As the responsibilities grow, our speed and efficiency grows, but this most often comes at the expense of personal time with patients. Thus even when we want to spend an extra 10 minutes with a patient, we are often forced into saying “I’m sorry Mr. Smith, but I really have to get going.” This only reinforces their status as not-quite-people who we have to inspect and then leave behind to report to our superiors. Worse are those who are actively in distress, delirious or sedated. The hospital can sometimes feel more like a zoo when there are multiple patients shouting, machines beeping, and your attending is telling you to just continue presenting and ignore the cacophony. Add to this the patients who did not notice the massive skin infection they have, smoked their way into another pneumonia, or ignored a GI bleed for a week, and it becomes difficult to know if your patient will have any self-awareness to begin with.
Medical education often becomes an exercise in patience, in which self-harming organisms are coupled with significant pressure from superiors to consider and list for the team every possible esoteric cause of that self-harming organism’s discomfort.

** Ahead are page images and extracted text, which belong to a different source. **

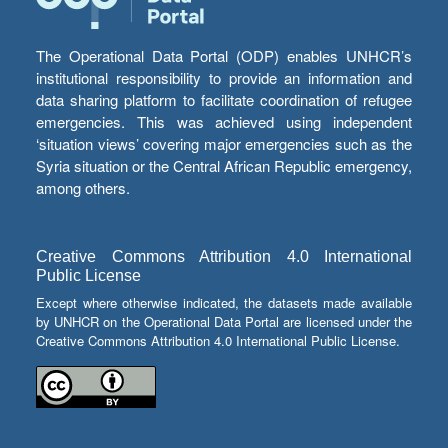
The Operational Data Portal (ODP) enables UNHCR’s
institutional responsibility to provide an information and
data sharing platform to facilitate coordination of refugee
emergencies. This was achieved using independent
‘situation views’ covering major emergencies such as the
Syria situation or the Central African Republic emergency,
among others.
Creative Commons Attribution 4.0 International
Public License
Except where otherwise indicated, the datasets made available
by UNHCR on the Operational Data Portal are licensed under the
Creative Commons Attribution 4.0 International Public License.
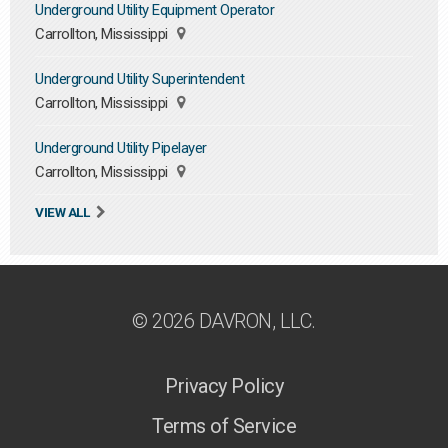
Underground Utility Equipment Operator
Carrollton, Mississippi
Underground Utility Superintendent
Carrollton, Mississippi
Underground Utility Pipelayer
Carrollton, Mississippi
VIEW ALL
© 2026 DAVRON, LLC.
Privacy Policy
Terms of Service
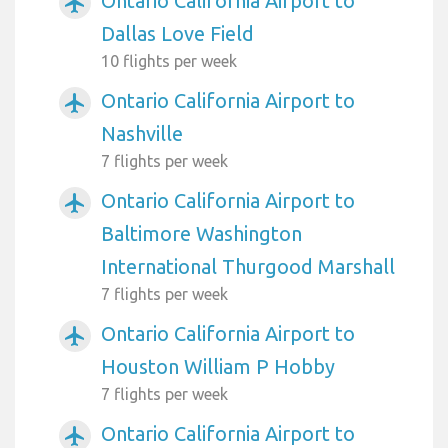
Ontario California Airport to
airplanemode_active
Dallas Love Field
10 flights per week
Ontario California Airport to
airplanemode_active
Nashville
7 flights per week
Ontario California Airport to
airplanemode_active
Baltimore Washington
International Thurgood Marshall
7 flights per week
Ontario California Airport to
airplanemode_active
Houston William P Hobby
7 flights per week
Ontario California Airport to
airplanemode_active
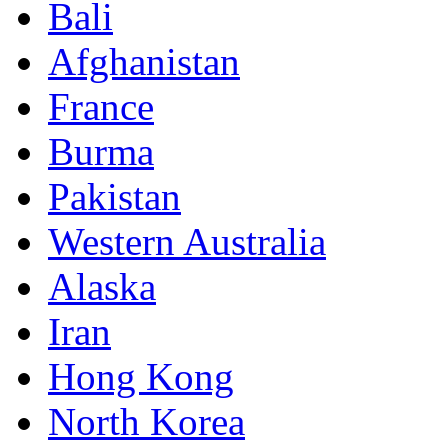
Bali
Afghanistan
France
Burma
Pakistan
Western Australia
Alaska
Iran
Hong Kong
North Korea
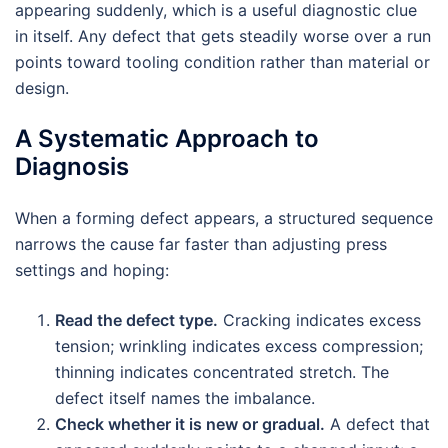
appearing suddenly, which is a useful diagnostic clue
in itself. Any defect that gets steadily worse over a run
points toward tooling condition rather than material or
design.
A Systematic Approach to
Diagnosis
When a forming defect appears, a structured sequence
narrows the cause far faster than adjusting press
settings and hoping:
Read the defect type.
Cracking indicates excess
tension; wrinkling indicates excess compression;
thinning indicates concentrated stretch. The
defect itself names the imbalance.
Check whether it is new or gradual.
A defect that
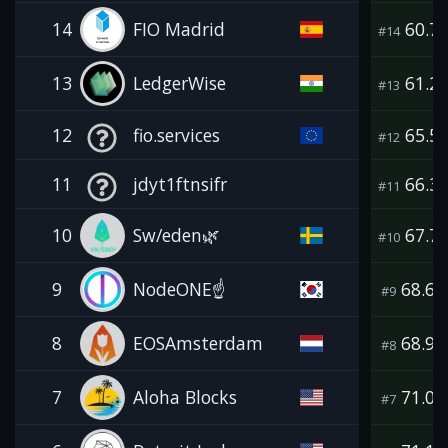
14
FIO Madrid
60.7
#14
13
LedgerWise
61.2
#13
12
fio.services
65.5
#12
11
jdyt1ftnsifr
66.3
#11
10
Sw/eden🌿
67.7
#10
9
NodeONE☝️
68.6
#9
8
EOSAmsterdam
68.9
#8
7
Aloha Blocks
71.0
#7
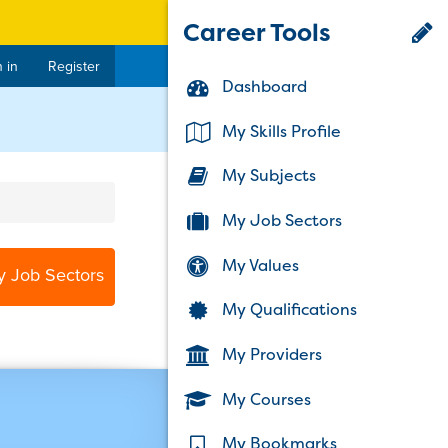
Career Tools
 in
Register
Dashboard
My Skills Profile
My Subjects
My Job Sectors
My Values
y Job Sectors
My Qualifications
My Providers
My Courses
My Bookmarks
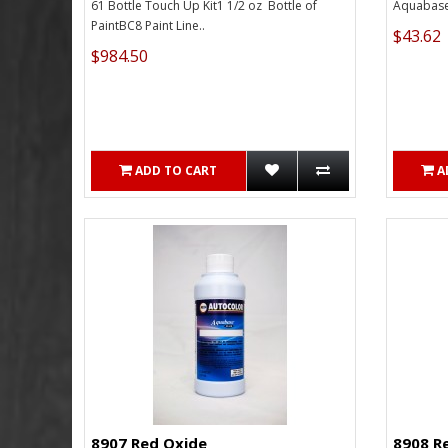
61 Bottle Touch Up Kit1 1/2 oz Bottle of
Aquabase
PaintBC8 Paint Line..
$43.62
$984.50
ADD TO CART
A
8907 Red Oxide
8908 R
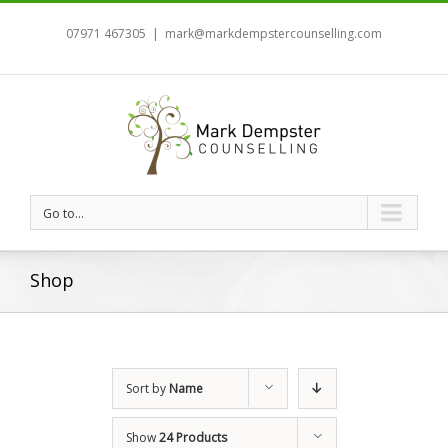
07971 467305
|
mark@markdempstercounselling.com
Go to...
Shop
Sort by
Name
Show
24 Products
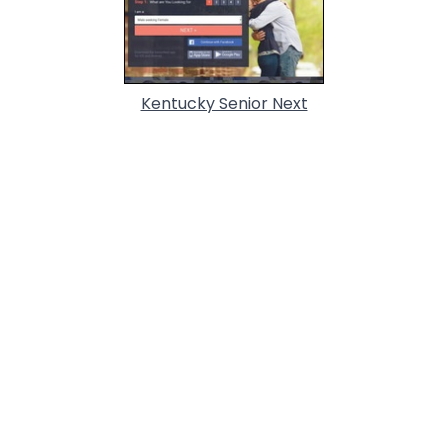
Kentucky Senior Next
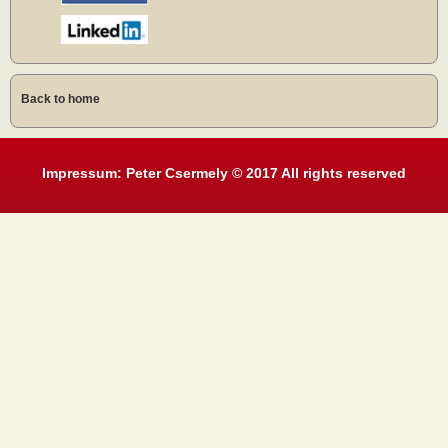
Back to home
Impressum: Peter Csermely © 2017 All rights reserved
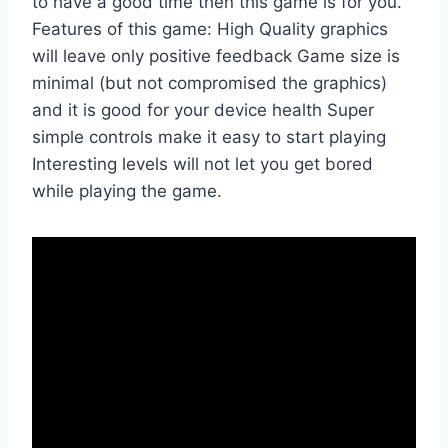
to have a good time then this game is for you.
Features of this game: High Quality graphics
will leave only positive feedback Game size is
minimal (but not compromised the graphics)
and it is good for your device health Super
simple controls make it easy to start playing
Interesting levels will not let you get bored
while playing the game.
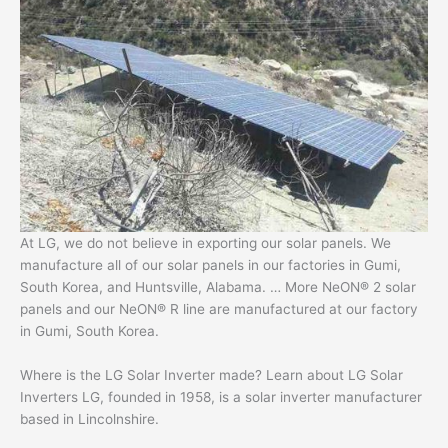
At LG, we do not believe in exporting our solar panels. We
manufacture all of our solar panels in our factories in Gumi,
South Korea, and Huntsville, Alabama. … More NeON® 2 solar
panels and our NeON® R line are manufactured at our factory
in Gumi, South Korea.
Where is the LG Solar Inverter made? Learn about LG Solar
Inverters LG, founded in 1958, is a solar inverter manufacturer
based in Lincolnshire.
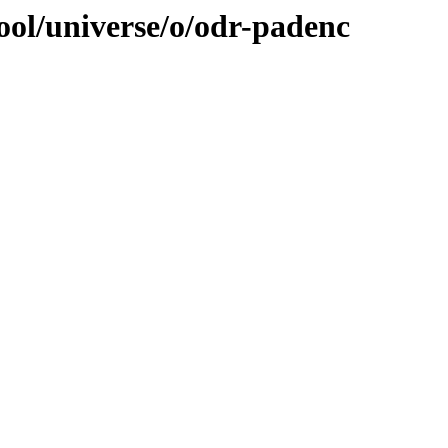
ool/universe/o/odr-padenc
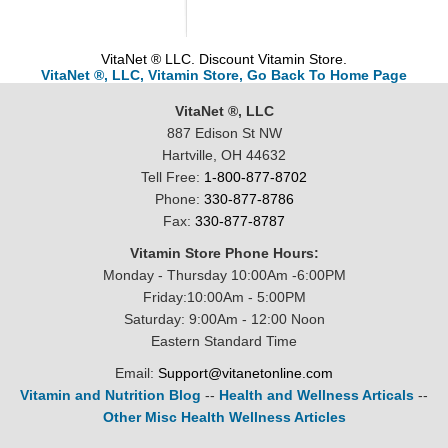
VitaNet ® LLC. Discount Vitamin Store.
VitaNet ®, LLC, Vitamin Store, Go Back To Home Page
VitaNet ®, LLC
887 Edison St NW
Hartville, OH 44632
Tell Free:
1-800-877-8702
Phone:
330-877-8786
Fax:
330-877-8787
Vitamin Store Phone Hours:
Monday - Thursday 10:00Am -6:00PM
Friday:10:00Am - 5:00PM
Saturday: 9:00Am - 12:00 Noon
Eastern Standard Time
Email:
Support@vitanetonline.com
Vitamin and Nutrition Blog
--
Health and Wellness Articals
--
Other Misc Health Wellness Articles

In other words, the whole affair is effectively designed to drive students away from patients and “good bedside manner” and towards efficiency and more time writing notes and researched. This slowly erodes compassion for patients and decreases the time available to actively discuss their disease process with them, and pushes us further towards stabilizing and “turfing” them back to their primary care doctor as soon as we can get them out of the hospital. In some ways, this is an appropriate practice, as hospital care is markedly more expensive than outpatient care and should be reserved for the sickest. In other ways, it obviously continues the dehumanizing work of thinking “not my problem” and sending them back to the nursing home or perhaps home with family.
Lastly, we believe it is important to distinguish between empathy decline and ethical decline. It is fully possible to spend less face time with a patient consoling them, describing their possible outcomes, or even caring about them while also doing what is best for them in the background. For instance, one does not necessarily need to spend much face time with a complicated patient (or, again, feel anything at all about them) to coordinate social services, medical necessities (visiting nursing aids, for example) and follow-up appointments. All of these components work together to provide perfectly holistic, organized care, none of which require feeling any empathy for a patient. They are, simply, the jobs of the intern and the clinical support staff.
Empathy decline may be nearly inevitable for some of us, but it does not have to translate to worse care, and as Cheng et al. have shown, it is not necessarily bad. Given these complicating factors, it is our opinion that the decline in empathy is not definitively worse for patients, and in some circumstances may be of benefit. Ethical erosion may occur secondary to or even independently of one’s decline in empathy, and should be discussed as such.